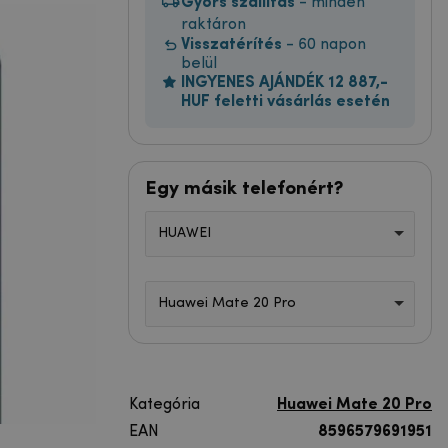
Gyors szállítás
- minden
raktáron
Visszatérítés
- 60 napon
belül
INGYENES AJÁNDÉK 12 887,-
HUF feletti vásárlás esetén
Egy másik telefonért?
HUAWEI
Huawei Mate 20 Pro
Kategória
Huawei Mate 20 Pro
EAN
8596579691951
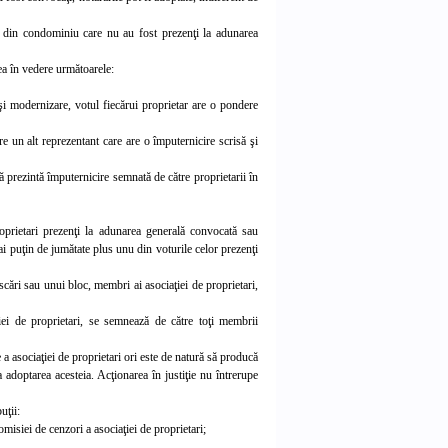
rii din condominiu care nu au fost prezenţi la adunarea
vea în vedere următoarele:
e şi modernizare, votul fiecărui proprietar are o pondere
e un alt reprezentant care are o împuternicire scrisă şi
prezintă împuternicire semnată de către proprietarii în
oprietari prezenţi la adunarea generală convocată sau
mai puţin de jumătate plus unu din voturile celor prezenţi
i scări sau unui bloc, membri ai asociaţiei de proprietari,
ei de proprietari, se semnează de către toţi membrii
 a asociaţiei de proprietari ori este de natură să producă
a adoptarea acesteia. Acţionarea în justiţie nu întrerupe
uţii:
isiei de cenzori a asociaţiei de proprietari;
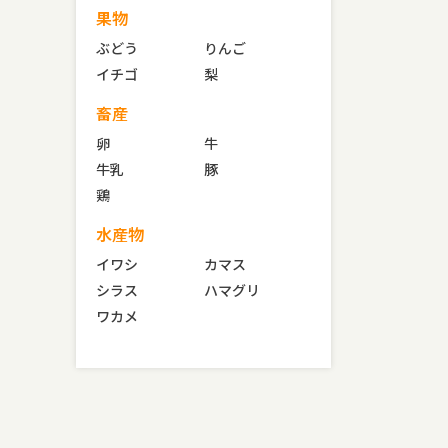
果物
ぶどう
りんご
イチゴ
梨
畜産
卵
牛
牛乳
豚
鶏
水産物
イワシ
カマス
シラス
ハマグリ
ワカメ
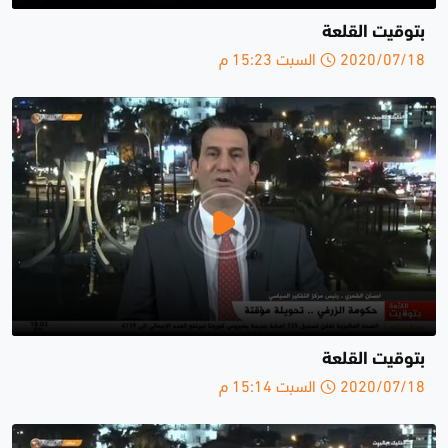
بتوقيت القلعة
2020/07/18 السبت 15:23 م
بتوقيت القلعة
2020/07/18 السبت 15:14 م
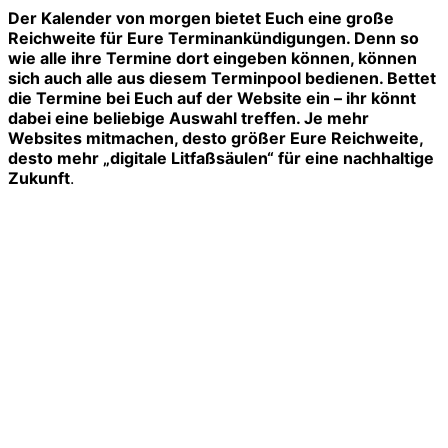
Der Kalender von morgen bietet Euch eine große
Reichweite für Eure Terminankündigungen. Denn so
wie alle ihre Termine dort eingeben können, können
sich auch alle aus diesem Terminpool bedienen. Bettet
die Termine bei Euch auf der Website ein – ihr könnt
dabei eine beliebige Auswahl treffen. Je mehr
Websites mitmachen, desto größer Eure Reichweite,
desto mehr „digitale Litfaßsäulen“ für eine nachhaltige
Zukunft
.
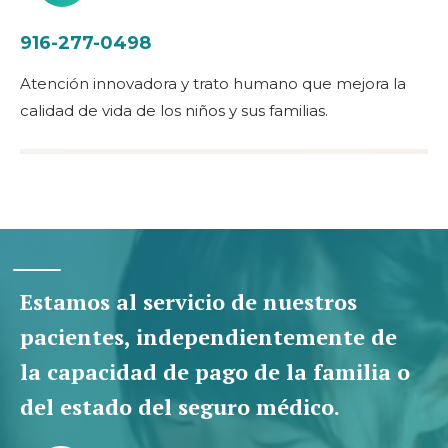
916-277-0498
Atención innovadora y trato humano que mejora la
calidad de vida de los niños y sus familias.
Estamos al servicio de nuestros
pacientes, independientemente de
la capacidad de pago de la familia o
del estado del seguro médico.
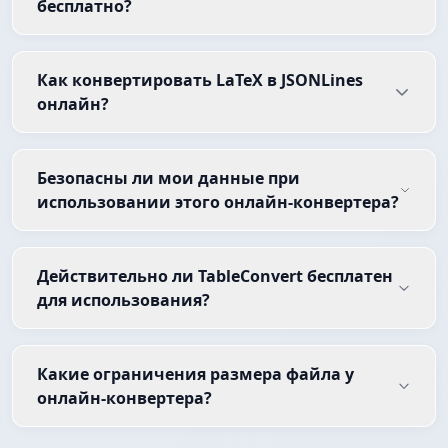
бесплатно?
Как конвертировать LaTeX в JSONLines
онлайн?
Безопасны ли мои данные при
использовании этого онлайн-конвертера?
Действительно ли TableConvert бесплатен
для использования?
Какие ограничения размера файла у
онлайн-конвертера?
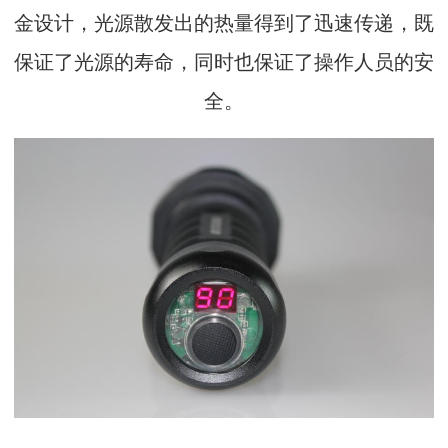
金设计，光源散发出的热量得到了迅速传递，既
保证了光源的寿命，同时也保证了操作人员的安
全。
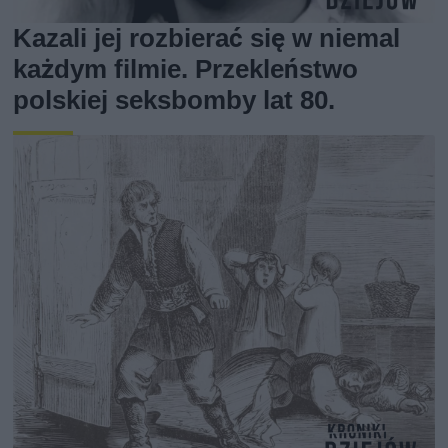
Kazali jej rozbierać się w niemal
każdym filmie. Przekleństwo
polskiej seksbomby lat 80.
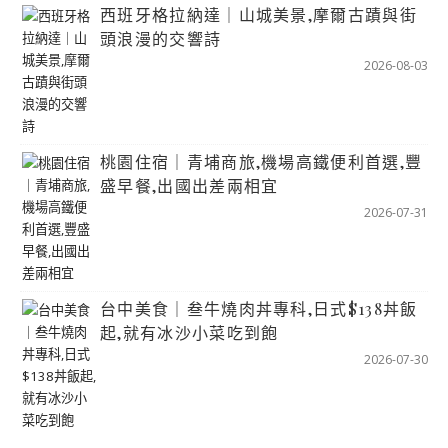
西班牙格拉納達｜山城美景,摩爾古蹟與街
頭浪漫的交響詩
2026-08-03
桃園住宿｜青埔商旅,機場高鐵便利首選,豐
盛早餐,出國出差兩相宜
2026-07-31
台中美食｜叁牛燒肉丼專科,日式$138丼飯
起,就有冰沙小菜吃到飽
2026-07-30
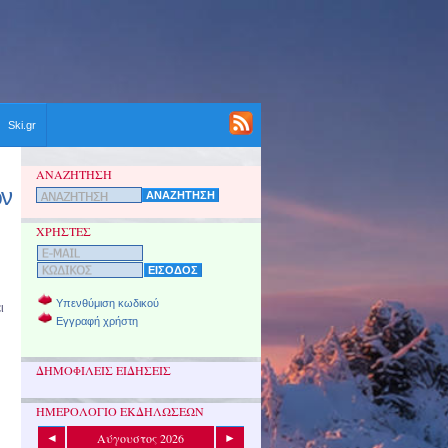
Ski.gr
ΑΝΑΖΗΤΗΣΗ
ων
ΧΡΗΣΤΕΣ
Υπενθύμιση κωδικού
ι
Εγγραφή χρήστη
ΔΗΜΟΦΙΛΕΙΣ ΕΙΔΗΣΕΙΣ
ΗΜΕΡΟΛΟΓΙΟ ΕΚΔΗΛΩΣΕΩΝ
Αύγουστος 2026
◄
►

■ AIM OF THE EXERCISE ■
Among the lines above, find the ones containing "Euch" and copy them.

■ RESULT OF THIS EXERCISE ■
Der Kalender von morgen bietet Euch eine große
die Termine bei Euch auf der Website ein – ihr könnt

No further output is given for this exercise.